> [Textabschnitt]:
══════
Es dauerte zwei Monate, da erreichte Yayi Bayam der Anruf eines Verwandten von Teneriffa. Das Boot ihres Sohnes sei gesunken, berichtete er. Alioune und alle seine Freunde seien ertrunken. Zuerst glaubte Yayi ihm nicht: „Wie willst du wissen, dass unsere Kinder ertrunken sind?“, fragte sie. Er erklärte, dass Aliounes Piroge zusammen mit einem zweiten Boot abgelegt habe, um gemeinsam gegen Hunger und Müdigkeit zu kämpfen und sich bei Gefahr beizustehen. Nach einigen Tagen auf dem Meer drang Wasser in die Piroge von Yayis Sohn ein. Die jungen Männer glaubten, bereits die Küstenlichter der Kanaren zu sehen. Die Insassen des anderen Bootes versprachen, schneller zu fahren und Hilfe zu holen. Yayis Sohn blieb mit seinen 80 Kameraden zurück. Doch die Besatzung der noch seetüchtigen Piroge musste schnell feststellen, dass die vermeintlichen Lichter der Inseln lediglich Leuchten anderer Boote gewesen seien. Als sie endlich die Inseln erreichten und die Küstenwache nach den Vermissten suchte, fanden die Suchmannschaften Wrackteile der Piroge, Gepäck und Plastiktüten mit Verpflegung, die auf dem Meer trieben. Und zwei Leichen, die sie bergen konnten. Die übrigen 79 jungen Männer blieben vermisst. „Als mir mein Cousin das erzählte, da verstand ich, dass unsere Kinder im Meer verschollen sind“, sagt Yayi.
Sehnsucht: Amadou träumt noch immer den Traum vom "Gelobten Land" Europa.
Der Traum von Europa zerplatzt wie eine Seifenblase
Im Jahr 2006 bargen Schiffe vor den Kanarischen Inseln 1167 Leichen ertrunkener Bootsflüchtlinge. Mehrere Tausend Menschen gelten als vermisst. Seither patrouillieren Frontex-Boote vor den Inseln und stoppten den Zustrom. Frontex ist eine europäische Agentur, welche die illegale Einwanderung nach Europa verhindern soll. Flüchtlingsboote werden abgefangen und an die Küste ihrer Heimatländer zurückeskortiert. Flüchtlinge, die schon auf die Kanaren gelangt sind und aus sicheren Herkunftsländern stammen, schickt Frontex zurück.
══════
> [Gegebene Anweisung 1]: Übertragen Sie alle folgenden Datensätze unverändert Zeile für Zeile. Lassen Sie die Bilder in Ihrer Antwort weg.
> [Gegebene Anweisung 2]: Greifen Sie den obigen Text über Bootsflüchtlinge vor den Kanarischen Inseln nach seinem letzten Satz auf und schreiben Sie ihn weiter.
══════
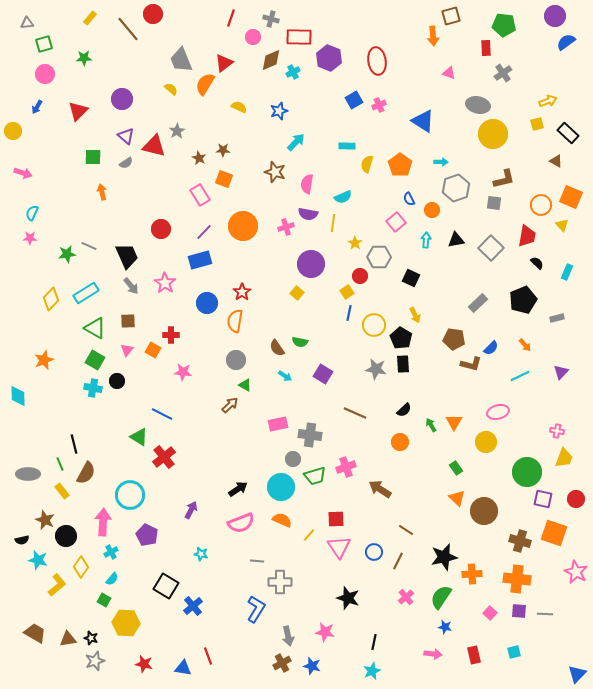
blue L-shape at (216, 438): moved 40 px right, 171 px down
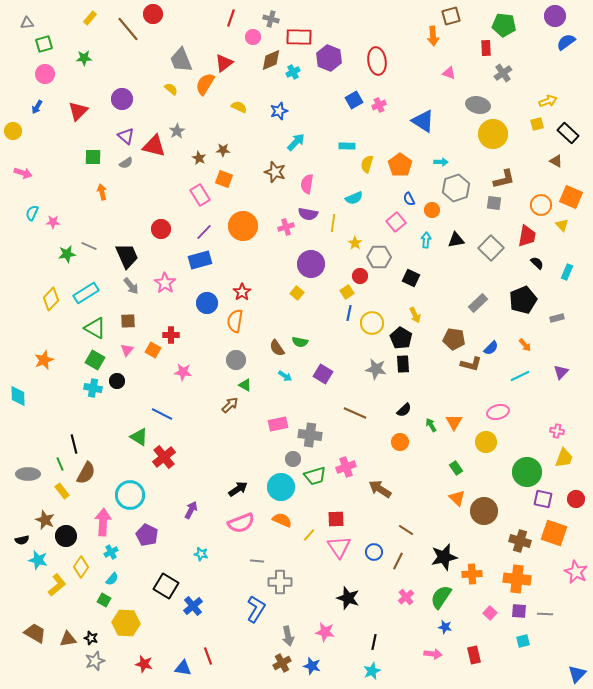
cyan semicircle at (343, 197): moved 11 px right, 1 px down
pink star at (30, 238): moved 23 px right, 16 px up
yellow circle at (374, 325): moved 2 px left, 2 px up
cyan square at (514, 652): moved 9 px right, 11 px up
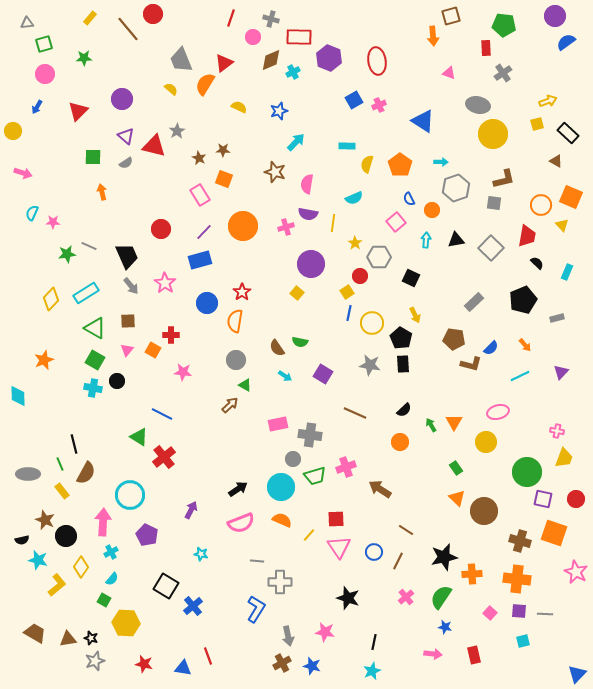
══════
> [Antwort 1]:
blue L-shape at (216, 438): moved 40 px right, 171 px down
cyan semicircle at (343, 197): moved 11 px right, 1 px down
pink star at (30, 238): moved 23 px right, 16 px up
yellow circle at (374, 325): moved 2 px left, 2 px up
cyan square at (514, 652): moved 9 px right, 11 px up

> [Antwort 2]:
So endete auch für den Senegalesen Amadou Fall* (Name geändert) sein Versuch, über die Kanaren nach Spanien zu gelangen. Amadou wagte im selben Jahr wie Alioune die Fahrt mit dem Boot. Elf Tage dauerte es, um von der Küste des Senegal zu den Inseln zu gelangen. Größere Probleme gab es nicht. Doch nach der glücklichen Ankunft zerplatzte Amadous Traum von Europa wie eine Seifenblase. Er musste zurück. Amadou kommt aus dem Fischerdorf N'Diébène Gandiol, nicht weit von der Hafenstadt St. Louis im Norden. Er versucht, sich mit dem Aufbau von Veranstaltungstechnik über Wasser zu halten. Doch leben kann er davon nicht. „Ich möchte nach Europa, um Arbeit zu finden und damit ich meinen Eltern helfen kann. Nur deswegen. Denn hier gibt es nichts. Absolut nichts“, erklärt er frustriert.
Heute hat André Sene von der Caritas in St. Louis im Heimatdorf von Amadou alle Bewohner zu einem Workshop eingeladen. Solche Programme, die vor den Gefahren riskanter Migrationswege warnen, werden auch von missio unterstützt. Fast 80 Dorfbewohner sind gekommen, Männer und Frauen, Junge und Alte. André zeigt zu Beginn einen kurzen Film über eine Fahrt mit einem für eine solche Überfahrt untauglichen Boot. Zusammengepfercht hocken die Bootsflüchtlinge in der viel zu kleinen Jolle. Der Film weckt Emotionen. Ein Mann bricht in Tränen aus, als er sich daran erinnert, dass er seinen Sohn verlor. „Es hat mich sehr bewegt zu sehen, dass ein Vater vor der ganzen Dorfgemeinschaft weint“, sagt André. André berichtet auch von den Problemen vieler Migranten in europäischen Ländern. Mit der Dorfgemeinschaft möchte er Wege finden, wie sie gemeinsam für die jungen Menschen bessere Chancen bei sich zu Hause schaffen können. Das ist nicht einfach, aber alle sind sich einig: Es muss etwas passieren.
Appell: Plakate sollen Menschen bewegen, im Senegal zu bleiben und das Land gemeinsam aufzubauen.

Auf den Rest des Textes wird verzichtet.